Financial intermediaries primarily aggregate savings from many households and provide investment capital to firms. In the process financial intermediaries reduce investor risk through knowledge of investment alternatives and portfolio diversification. Intermediaries also adjust for the diverse needs of savers. Households have many different levels of savings and periods of time they are willing to lend their savings. The savers’ time frame and dollar amount preferences are unlikely to mesh with the needs of firms borrowing funds for investment. Financial intermediaries smooth the process of lending and borrowing in financial markets.

Foreign countries, through relationships with U.S. businesses, sell products and services to American consumers and purchase products and services from U.S. firms. Trade balances measure the net impact of exporting and importing in the circular flow model.

Close inspection of a circular flow model shows that for each “real” flow of resources or goods and services, there is an opposite money flow. One of the major roles of monetary policy is to provide the “right” money supply to facilitate exchange of resources and goods in an economy. The “right” money supply is subject to debate and constant change as an economy grows or declines.

As stated earlier, one of the uses of circular flow models is to show how the value of output equals income in an economic system.
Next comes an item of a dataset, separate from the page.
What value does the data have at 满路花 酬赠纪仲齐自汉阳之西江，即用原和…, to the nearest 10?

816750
Measuring either the flow of payments (income) or the value of goods and services (output) results in an estimate of the level of economic activity in an economy (gross domestic product).

The circular flow model is analogous to the circulatory system in the human body. In the economy, the efficient flow of money between savers and borrowers is provided by financial intermediation, the process of bringing borrowers and savers together via financial intermediaries. Payments for goods and services (business revenues) flow in one direction, and payments for the factors of production (household incomes) flow in the opposite direction. One’s spending becomes another’s income. In the human body, blood flows from the heart via arteries and to the heart via veins. Just as leakages in the human circulatory system will cause declining performance, leakages in the circular flow model hamper the spending/income process, causing declining economic performance.